# TEXT PASSAGE:

It was a huge disappointment because the contest had been living up to the massive hype, with the pair meeting for the first time in a grand slam and only the second occasion.

The 16-year age gap was the biggest in any Roland Garros semi-final in the open era and it seemed a pivotal match in the generational battle going on in men’s tennis as well as for Djokovic’s hopes of pulling away from his rivals at the top of the all-time lists.

Now he will be an overwhelming favourite to become the first man to win 23 grand slam singles titles in the final on Sunday, when he can also reclaim the number one ranking.

The 36-year-old had been tested on his way to the last four but he stepped up his level significantly in the first set, breaking Alcaraz in the fourth game and proving the steadier in tricky, breezy conditions.

The match really came alive in the third game of the second set when Alcaraz, whose ability to have fun at what should be stressful moments is a key part of his appeal, hit one of the most outrageous shots seen at a grand slam.

Having been dragged short and wide by a Djokovic drop shot, the Serbian appeared to have dinked a winner into the open court but Alcaraz had other ideas, not just getting to the ball on the slide but, while still travelling in the wrong direction, twisting and flicking a forehand inside the sideline.

Djokovic could do nothing but laugh and applaud while Alcaraz soaked up the adulation.

It was Djokovic who called the trainer after the seventh game for treatment to his right forearm and Alcaraz finally clinched his sixth break point to move 5-3 ahead.

The young Spaniard was forcing the pace and beginning to have significant success with his signature drop shot, but Djokovic is the toughest of grand slam beasts and back he came with a backhand winner drilled down the line.

Alcaraz forced three set points in the next game but Djokovic saved all of them, and he might have claimed the set had he taken a break point in the next game but uncharacteristically dumped a routine backhand wide.

Alcaraz held and then went up 0-40 again, this time drawing the error from Djokovic as he levelled the match.

At that stage it appeared the contest had a long distance still to run but a few minutes later it was effectively over.

Alcaraz hobbled his way through the remainder of the third set in what seemed like a futile bid to keep going and then took a long bathroom break, giving himself all the time he could to somehow recover.

He certainly moved better at the start of the fourth set but not nearly well enough and Djokovic ensured he did not find a way back into the match, not losing another game until he was 5-0 up.

# INSTRUCTIONS:
1. Transcribe the match report from "At that stage" up to and including "to somehow recover.".
2. Restate word for word the lines in the records, from the line with "その報せに王国は沸き、功績は遠く他国まで知れ渡ったと聞いている。" up to and including the line with "だがもしも、ロズワールがエミ".
The match report and the records come from separate sources.

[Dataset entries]
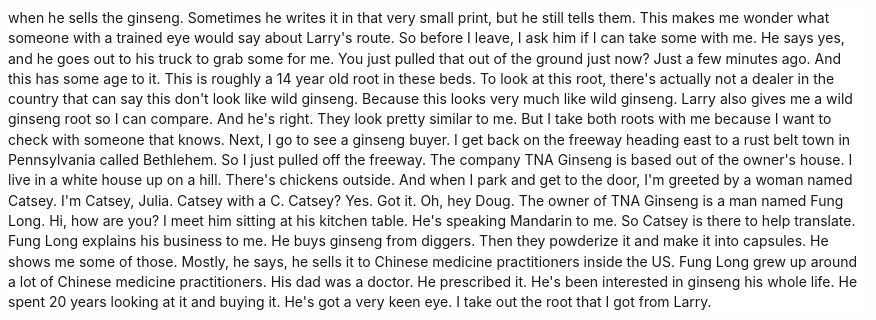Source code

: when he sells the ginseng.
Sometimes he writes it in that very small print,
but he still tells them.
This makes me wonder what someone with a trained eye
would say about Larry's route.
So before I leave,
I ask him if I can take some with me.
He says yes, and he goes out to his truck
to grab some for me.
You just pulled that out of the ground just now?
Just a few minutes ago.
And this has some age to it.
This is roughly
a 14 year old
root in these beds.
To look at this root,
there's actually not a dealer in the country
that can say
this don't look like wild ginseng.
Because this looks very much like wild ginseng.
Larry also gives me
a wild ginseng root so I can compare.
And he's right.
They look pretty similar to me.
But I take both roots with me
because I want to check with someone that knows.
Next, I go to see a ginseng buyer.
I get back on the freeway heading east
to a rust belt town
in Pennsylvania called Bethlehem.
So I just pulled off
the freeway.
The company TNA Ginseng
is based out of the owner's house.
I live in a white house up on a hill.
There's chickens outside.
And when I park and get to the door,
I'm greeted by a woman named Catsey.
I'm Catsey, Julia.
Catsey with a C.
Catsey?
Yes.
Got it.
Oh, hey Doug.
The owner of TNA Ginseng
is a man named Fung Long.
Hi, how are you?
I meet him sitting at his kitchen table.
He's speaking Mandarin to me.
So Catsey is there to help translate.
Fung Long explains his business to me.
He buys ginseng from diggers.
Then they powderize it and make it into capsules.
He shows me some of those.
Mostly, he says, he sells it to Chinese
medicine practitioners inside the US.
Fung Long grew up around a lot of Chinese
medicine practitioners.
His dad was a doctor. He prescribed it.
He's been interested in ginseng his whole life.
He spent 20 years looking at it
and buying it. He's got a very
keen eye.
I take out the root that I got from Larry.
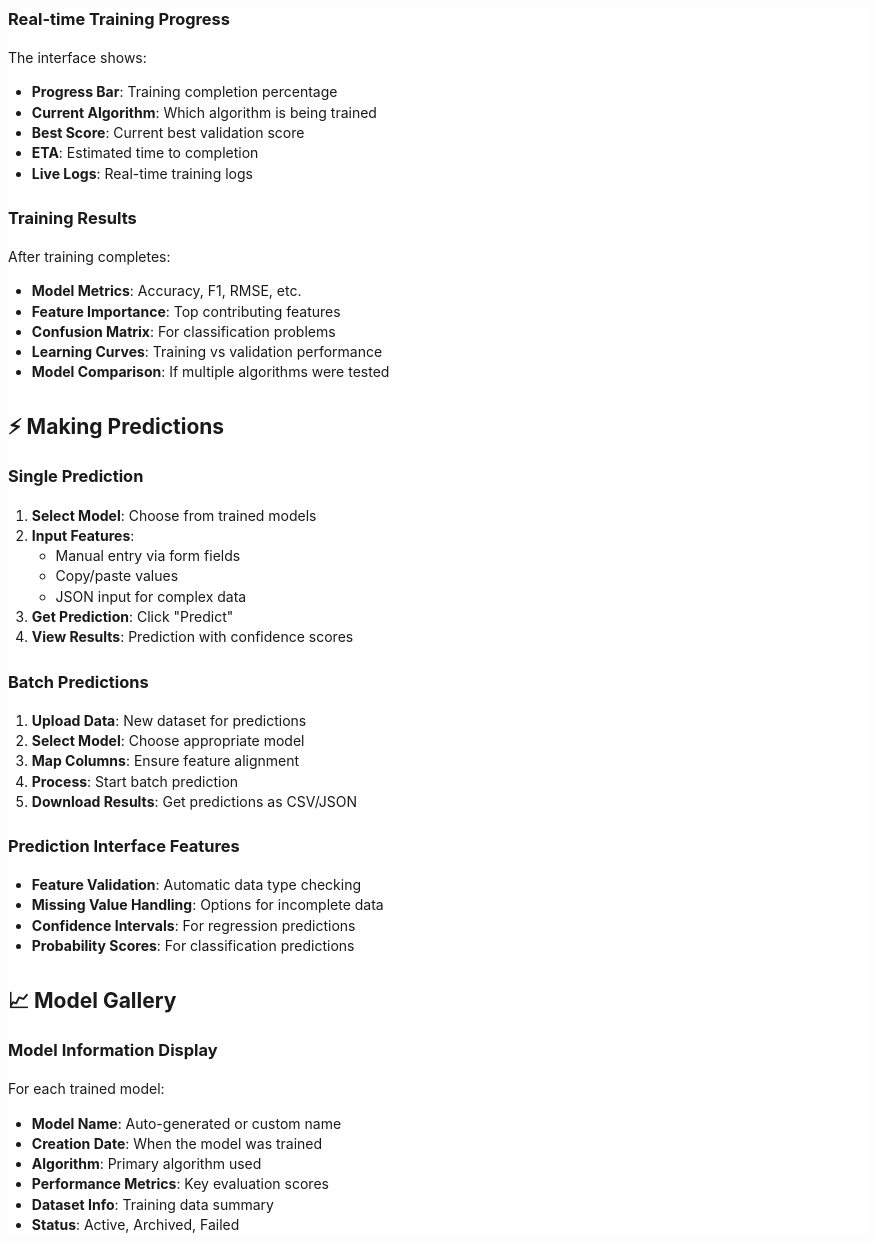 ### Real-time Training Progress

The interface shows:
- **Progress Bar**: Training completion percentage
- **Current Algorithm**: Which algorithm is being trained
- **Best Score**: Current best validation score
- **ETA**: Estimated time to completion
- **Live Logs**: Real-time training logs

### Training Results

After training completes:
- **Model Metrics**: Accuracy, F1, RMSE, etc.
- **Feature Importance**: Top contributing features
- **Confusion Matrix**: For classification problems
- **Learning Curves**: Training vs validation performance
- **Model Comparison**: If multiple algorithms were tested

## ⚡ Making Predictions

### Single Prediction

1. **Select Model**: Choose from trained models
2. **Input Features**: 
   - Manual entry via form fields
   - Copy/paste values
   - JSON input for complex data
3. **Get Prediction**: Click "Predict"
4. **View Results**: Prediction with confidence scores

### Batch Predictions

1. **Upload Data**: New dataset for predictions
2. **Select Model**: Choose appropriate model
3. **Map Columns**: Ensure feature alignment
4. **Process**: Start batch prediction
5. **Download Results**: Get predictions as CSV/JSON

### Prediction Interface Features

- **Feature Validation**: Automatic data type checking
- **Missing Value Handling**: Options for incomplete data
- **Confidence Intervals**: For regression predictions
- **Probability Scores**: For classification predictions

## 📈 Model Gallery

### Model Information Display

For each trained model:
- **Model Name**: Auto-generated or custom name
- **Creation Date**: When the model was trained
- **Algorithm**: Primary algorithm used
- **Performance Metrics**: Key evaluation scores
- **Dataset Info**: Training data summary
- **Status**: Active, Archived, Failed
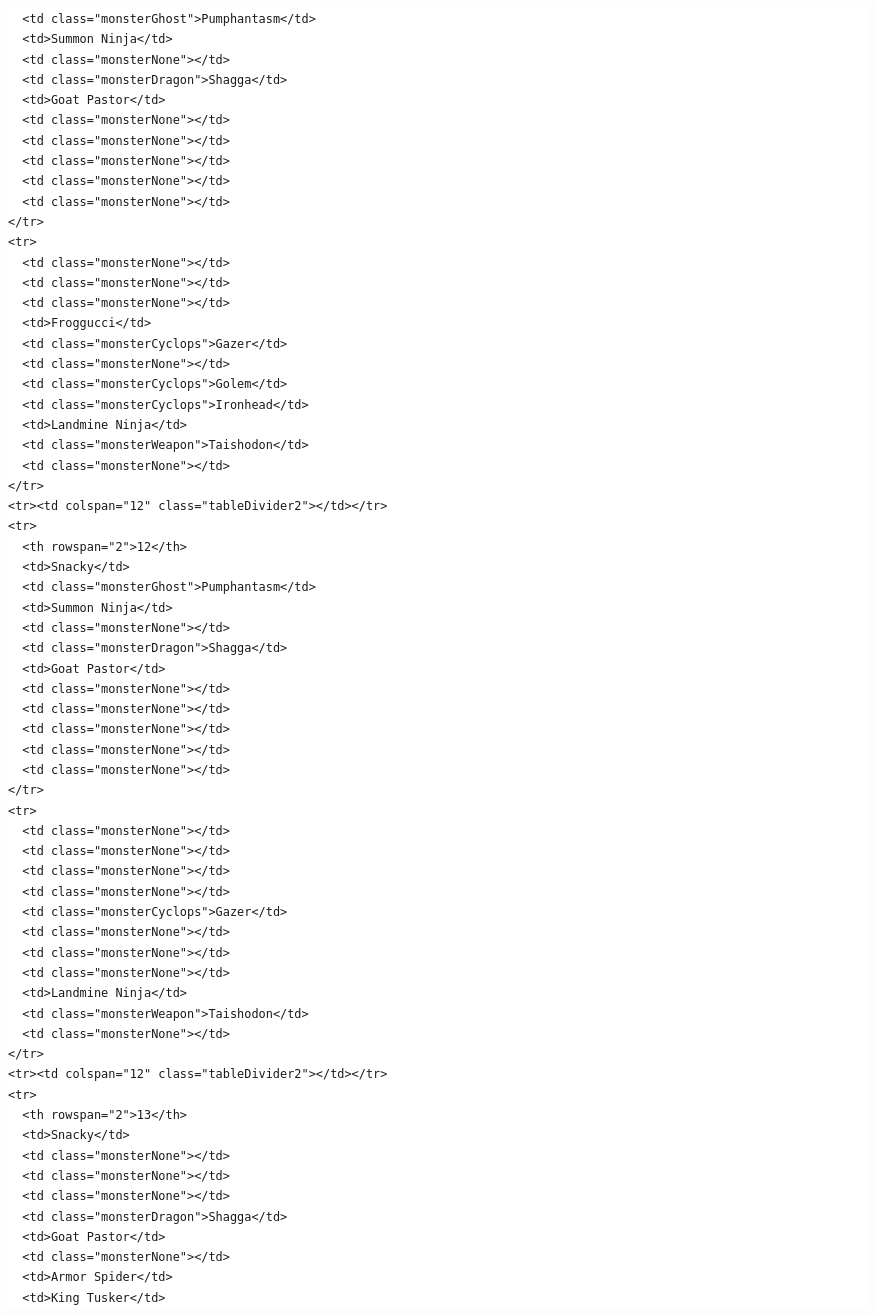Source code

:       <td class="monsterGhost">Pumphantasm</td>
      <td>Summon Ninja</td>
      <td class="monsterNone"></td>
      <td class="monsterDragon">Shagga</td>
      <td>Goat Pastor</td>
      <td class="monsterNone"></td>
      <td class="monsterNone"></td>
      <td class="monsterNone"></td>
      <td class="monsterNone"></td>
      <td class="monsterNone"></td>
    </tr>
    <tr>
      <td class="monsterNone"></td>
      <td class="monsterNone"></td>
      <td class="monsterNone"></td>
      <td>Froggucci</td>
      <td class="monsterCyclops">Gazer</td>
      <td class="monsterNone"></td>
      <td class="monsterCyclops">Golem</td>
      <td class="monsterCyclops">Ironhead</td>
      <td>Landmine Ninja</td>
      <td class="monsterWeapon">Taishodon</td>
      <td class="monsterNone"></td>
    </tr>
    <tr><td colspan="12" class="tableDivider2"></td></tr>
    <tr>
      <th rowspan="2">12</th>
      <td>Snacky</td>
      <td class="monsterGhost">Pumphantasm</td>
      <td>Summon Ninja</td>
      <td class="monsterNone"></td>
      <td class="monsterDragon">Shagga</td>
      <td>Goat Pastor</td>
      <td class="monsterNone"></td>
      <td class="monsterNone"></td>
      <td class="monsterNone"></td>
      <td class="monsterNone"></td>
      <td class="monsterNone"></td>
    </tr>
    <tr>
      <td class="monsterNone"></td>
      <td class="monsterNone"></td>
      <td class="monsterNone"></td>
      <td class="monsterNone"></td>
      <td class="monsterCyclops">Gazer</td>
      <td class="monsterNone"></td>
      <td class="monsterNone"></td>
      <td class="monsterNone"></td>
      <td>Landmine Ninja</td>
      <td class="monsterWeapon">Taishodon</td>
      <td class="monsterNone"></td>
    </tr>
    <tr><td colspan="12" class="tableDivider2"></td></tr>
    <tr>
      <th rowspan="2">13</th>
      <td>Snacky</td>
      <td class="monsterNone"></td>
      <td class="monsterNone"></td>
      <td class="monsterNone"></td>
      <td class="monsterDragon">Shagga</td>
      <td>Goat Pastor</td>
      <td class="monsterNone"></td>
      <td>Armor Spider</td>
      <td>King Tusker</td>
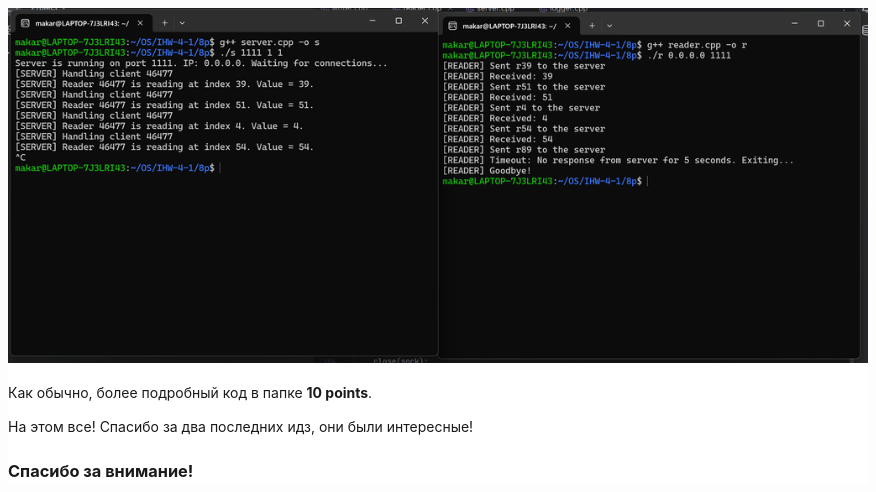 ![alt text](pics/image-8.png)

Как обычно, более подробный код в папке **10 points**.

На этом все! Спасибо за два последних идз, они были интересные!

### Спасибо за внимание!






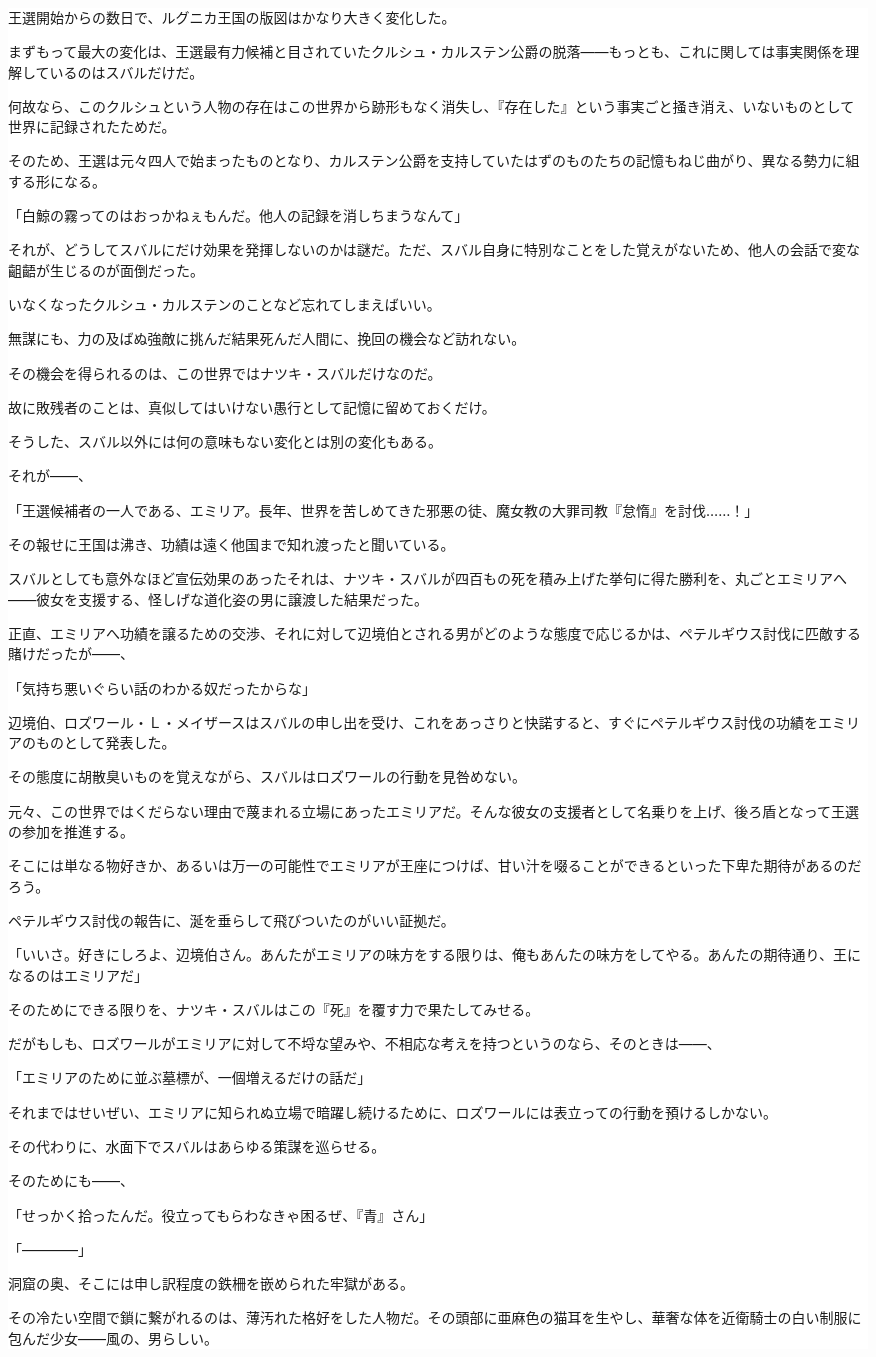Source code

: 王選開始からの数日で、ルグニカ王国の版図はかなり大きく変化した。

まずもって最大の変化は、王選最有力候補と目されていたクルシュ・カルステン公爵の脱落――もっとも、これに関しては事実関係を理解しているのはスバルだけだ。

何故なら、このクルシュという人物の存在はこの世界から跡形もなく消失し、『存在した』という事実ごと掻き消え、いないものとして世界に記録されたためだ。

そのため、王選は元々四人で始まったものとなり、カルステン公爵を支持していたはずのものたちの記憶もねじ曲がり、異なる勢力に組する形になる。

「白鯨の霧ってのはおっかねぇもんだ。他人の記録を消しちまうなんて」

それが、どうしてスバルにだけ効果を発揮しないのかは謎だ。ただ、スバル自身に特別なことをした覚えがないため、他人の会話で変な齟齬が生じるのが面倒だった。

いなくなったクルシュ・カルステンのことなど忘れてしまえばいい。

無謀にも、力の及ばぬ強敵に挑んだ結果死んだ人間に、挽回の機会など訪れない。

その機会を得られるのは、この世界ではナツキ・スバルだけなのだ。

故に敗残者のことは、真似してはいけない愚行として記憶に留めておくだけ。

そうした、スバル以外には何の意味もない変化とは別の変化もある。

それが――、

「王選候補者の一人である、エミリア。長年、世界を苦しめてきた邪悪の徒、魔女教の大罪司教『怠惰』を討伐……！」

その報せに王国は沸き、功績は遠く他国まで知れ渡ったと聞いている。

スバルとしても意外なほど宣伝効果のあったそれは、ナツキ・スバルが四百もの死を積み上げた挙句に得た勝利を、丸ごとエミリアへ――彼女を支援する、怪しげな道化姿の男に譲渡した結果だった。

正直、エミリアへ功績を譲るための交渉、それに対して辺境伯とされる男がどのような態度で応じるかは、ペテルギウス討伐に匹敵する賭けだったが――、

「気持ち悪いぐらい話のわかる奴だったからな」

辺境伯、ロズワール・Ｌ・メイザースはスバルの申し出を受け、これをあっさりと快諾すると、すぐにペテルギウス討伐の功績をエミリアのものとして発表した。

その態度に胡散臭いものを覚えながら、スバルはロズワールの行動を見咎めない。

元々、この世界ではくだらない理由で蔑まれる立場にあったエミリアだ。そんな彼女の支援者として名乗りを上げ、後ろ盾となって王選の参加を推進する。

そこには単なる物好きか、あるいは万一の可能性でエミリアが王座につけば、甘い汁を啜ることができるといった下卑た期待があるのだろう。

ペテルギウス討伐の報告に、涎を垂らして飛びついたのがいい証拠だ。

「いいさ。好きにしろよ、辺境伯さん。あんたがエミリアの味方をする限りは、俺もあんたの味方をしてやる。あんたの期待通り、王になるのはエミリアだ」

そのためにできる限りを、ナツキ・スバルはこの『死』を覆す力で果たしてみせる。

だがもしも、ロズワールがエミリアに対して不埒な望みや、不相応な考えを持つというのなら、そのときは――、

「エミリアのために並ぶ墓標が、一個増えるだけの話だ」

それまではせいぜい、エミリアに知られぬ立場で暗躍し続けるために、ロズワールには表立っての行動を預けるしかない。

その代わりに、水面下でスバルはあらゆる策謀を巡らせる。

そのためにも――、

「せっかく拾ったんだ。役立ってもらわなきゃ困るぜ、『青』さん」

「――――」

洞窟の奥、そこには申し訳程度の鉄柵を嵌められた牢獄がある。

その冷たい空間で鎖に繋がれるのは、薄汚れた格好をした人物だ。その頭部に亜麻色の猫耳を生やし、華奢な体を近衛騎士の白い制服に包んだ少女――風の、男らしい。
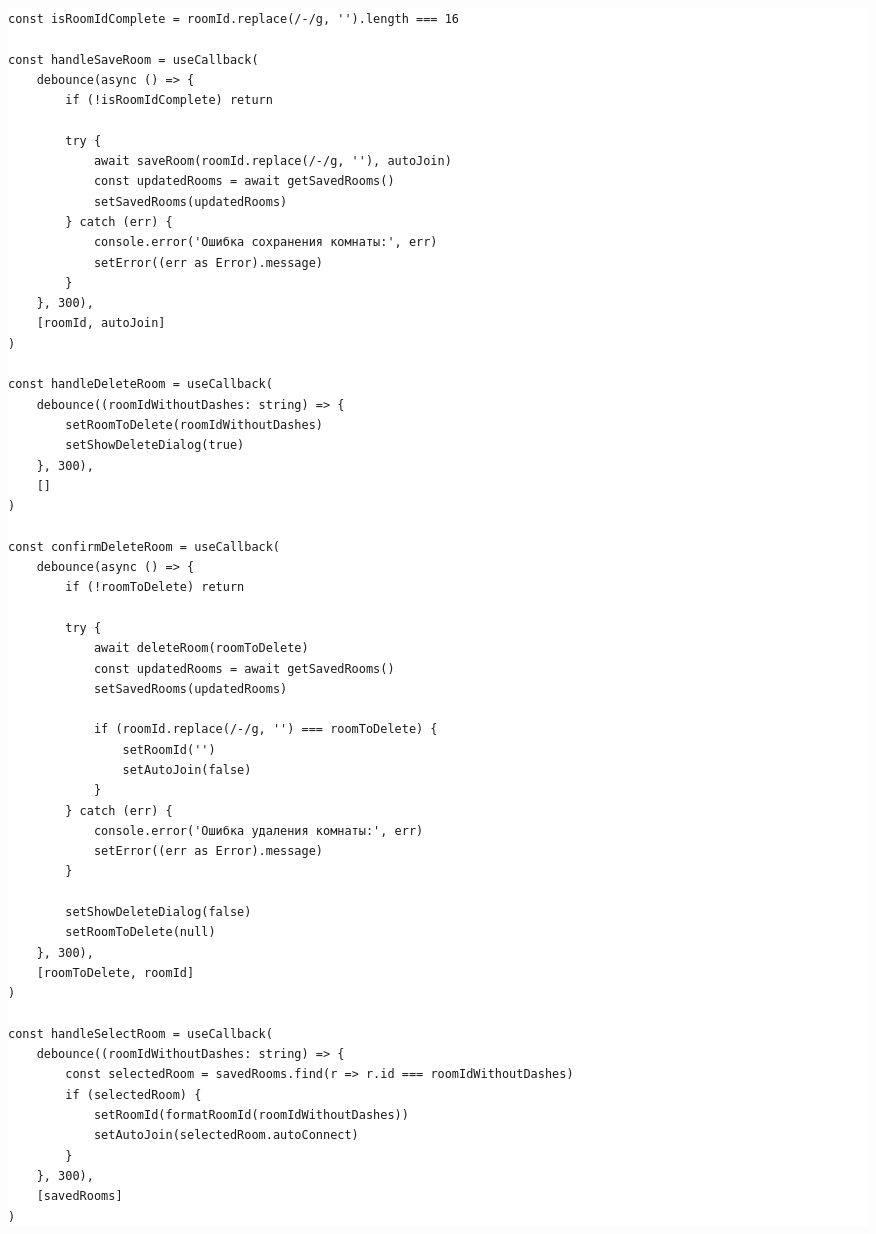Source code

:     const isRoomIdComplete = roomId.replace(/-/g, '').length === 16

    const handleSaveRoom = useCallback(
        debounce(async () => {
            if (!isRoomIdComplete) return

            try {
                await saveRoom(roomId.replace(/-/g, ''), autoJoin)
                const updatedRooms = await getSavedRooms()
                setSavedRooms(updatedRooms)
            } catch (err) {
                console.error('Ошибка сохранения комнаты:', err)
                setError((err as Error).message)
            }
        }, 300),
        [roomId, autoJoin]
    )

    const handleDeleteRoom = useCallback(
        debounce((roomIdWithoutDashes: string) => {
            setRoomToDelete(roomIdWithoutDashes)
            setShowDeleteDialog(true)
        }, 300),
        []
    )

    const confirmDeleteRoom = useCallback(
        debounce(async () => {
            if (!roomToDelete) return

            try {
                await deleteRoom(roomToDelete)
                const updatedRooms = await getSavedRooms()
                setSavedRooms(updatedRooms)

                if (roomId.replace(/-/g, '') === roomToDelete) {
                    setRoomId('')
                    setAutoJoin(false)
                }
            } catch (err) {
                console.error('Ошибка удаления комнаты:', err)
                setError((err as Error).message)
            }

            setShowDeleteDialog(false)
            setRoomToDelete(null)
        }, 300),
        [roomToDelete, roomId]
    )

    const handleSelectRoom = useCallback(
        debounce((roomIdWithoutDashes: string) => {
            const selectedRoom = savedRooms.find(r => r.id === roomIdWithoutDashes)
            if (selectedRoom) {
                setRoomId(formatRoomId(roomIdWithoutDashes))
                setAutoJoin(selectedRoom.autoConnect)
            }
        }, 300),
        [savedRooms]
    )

# OUTPUTS BY TASK:
1.
At that stage it appeared the contest had a long distance still to run but a few minutes later it was effectively over.

Alcaraz hobbled his way through the remainder of the third set in what seemed like a futile bid to keep going and then took a long bathroom break, giving himself all the time he could to somehow recover.

2.
その報せに王国は沸き、功績は遠く他国まで知れ渡ったと聞いている。

スバルとしても意外なほど宣伝効果のあったそれは、ナツキ・スバルが四百もの死を積み上げた挙句に得た勝利を、丸ごとエミリアへ――彼女を支援する、怪しげな道化姿の男に譲渡した結果だった。

正直、エミリアへ功績を譲るための交渉、それに対して辺境伯とされる男がどのような態度で応じるかは、ペテルギウス討伐に匹敵する賭けだったが――、

「気持ち悪いぐらい話のわかる奴だったからな」

辺境伯、ロズワール・Ｌ・メイザースはスバルの申し出を受け、これをあっさりと快諾すると、すぐにペテルギウス討伐の功績をエミリアのものとして発表した。

その態度に胡散臭いものを覚えながら、スバルはロズワールの行動を見咎めない。

元々、この世界ではくだらない理由で蔑まれる立場にあったエミリアだ。そんな彼女の支援者として名乗りを上げ、後ろ盾となって王選の参加を推進する。

そこには単なる物好きか、あるいは万一の可能性でエミリアが王座につけば、甘い汁を啜ることができるといった下卑た期待があるのだろう。

ペテルギウス討伐の報告に、涎を垂らして飛びついたのがいい証拠だ。

「いいさ。好きにしろよ、辺境伯さん。あんたがエミリアの味方をする限りは、俺もあんたの味方をしてやる。あんたの期待通り、王になるのはエミリアだ」

そのためにできる限りを、ナツキ・スバルはこの『死』を覆す力で果たしてみせる。

だがもしも、ロズワールがエミリアに対して不埒な望みや、不相応な考えを持つというのなら、そのときは――、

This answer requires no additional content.